As far as we can tell from the logging information, a typical user searches for only a handful of numbers, although at this early stage, it is clear that some users are merely curious browsers. In spite of that, the traffic pattern seems rather stable over this period, about 1200 to 1500 accesses per day on weekdays and 600 to 700 on each weekend day.

There was one truly anomalous search. The Harvest browser project at the University of Colorado retrieved a copy of the entire data base on October 27 (which we counted as a single transaction from a single IP address in the numbers above). Although this use violates the letter of the copyright notice on our data, it is an interesting demonstration of the power of the Internet, and also of the speed with which information is gathered and spread further.

Observations

The 800 directory service appears to be a success. People are looking at the directory. Feedback from the net has been positive; a few people have suggested that they would buy 800 service from AT&T so they could be listed in the directory, though we don't know if anyone has actually made such a shift.

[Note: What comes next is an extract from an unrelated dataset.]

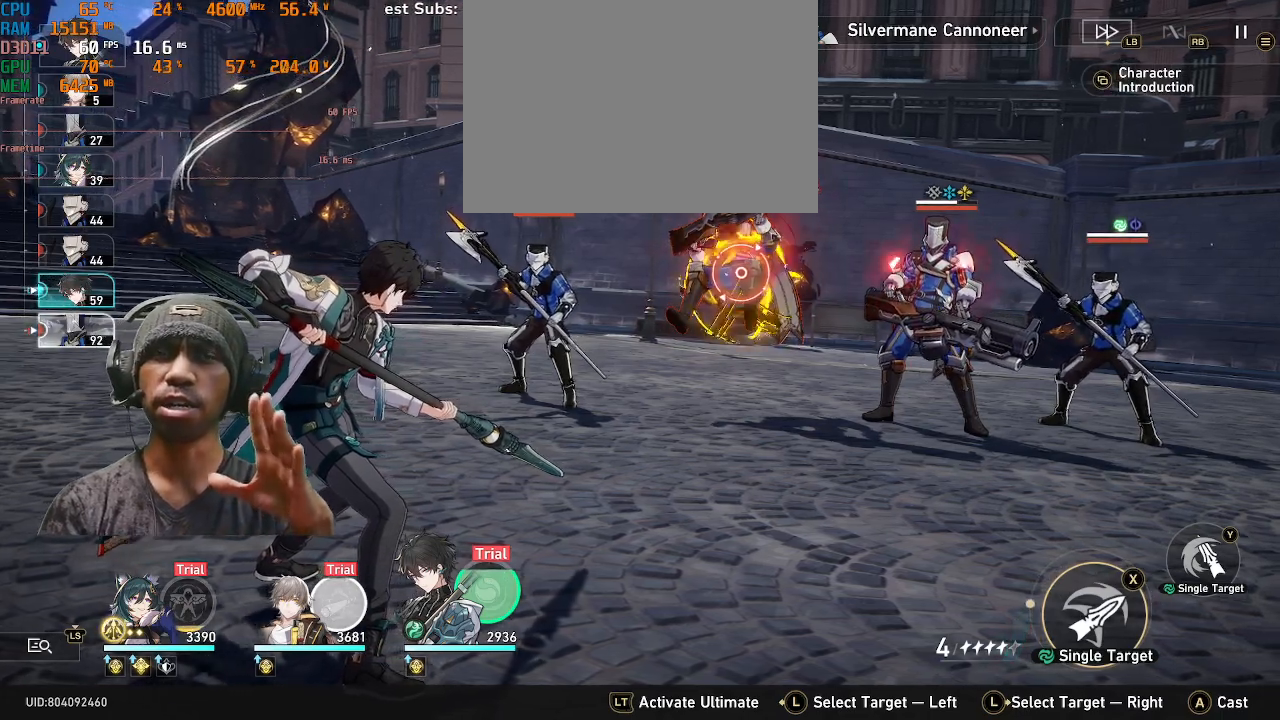
{"buttons": ["R2"], "left_stick": "center", "right_stick": "center", "events": []}
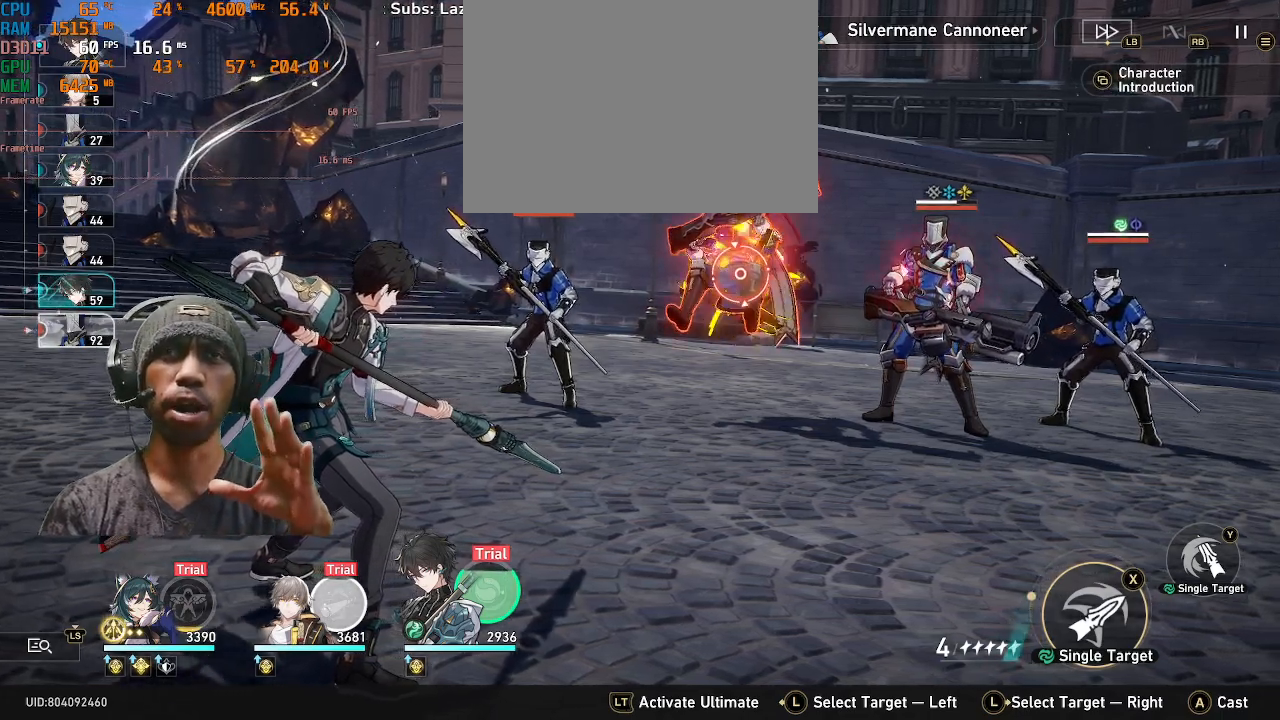
{"buttons": ["R2"], "left_stick": "center", "right_stick": "center", "events": []}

The listing has garnered some modest public relations benefit; it is listed as the first of the "Cool Links" on the Yahoo WWW Guide. It seems likely that we have scored a very small victory over MCI by being first with a useful service, though it was a near thing. It does make AT&T look like it's involved in the Internet and it has stimulated a significant amount of internal discussion and plans at least to make plans for planning further services (services, one hopes, that provide measurable revenues). If nothing else, the experience has brought home to any number of people the remarkable rate at which the Internet is growing and changing; we have to learn to act quickly in this area if we are to be in it at all.

The effort has also had some benefits in our local research environment. Tools for looking at large text databases are of interest to a number of us; the 800 directory is a fertile place to experiment with these. Providing the service on Plan 9 has demonstrated the value of that operating system, notably the security features that make it less vulnerable than a typical Unix system might be.

Acknowledgements

The technical work described here was done by Eric Grosse, Lorinda Cherry and Brian Kernighan. We are grateful to many people who have helped in some way to get this project working. Kathy Sullivan, Peter Weinberger, and Ravi Sethi suggested it; James Chow is the product manager on the business side; Dan Mayer hustled things along; Helen Hua provided the raw data in a convenient form; Sean Dorward wrote an HTTP daemon for Plan 9; Dave Presotto provided advice and infrastructure. Finally, Mike Baldwin and Polly Powledge of BCS have taken on the operation and further development of the service. Our apologies to those who we have inadvertently omitted.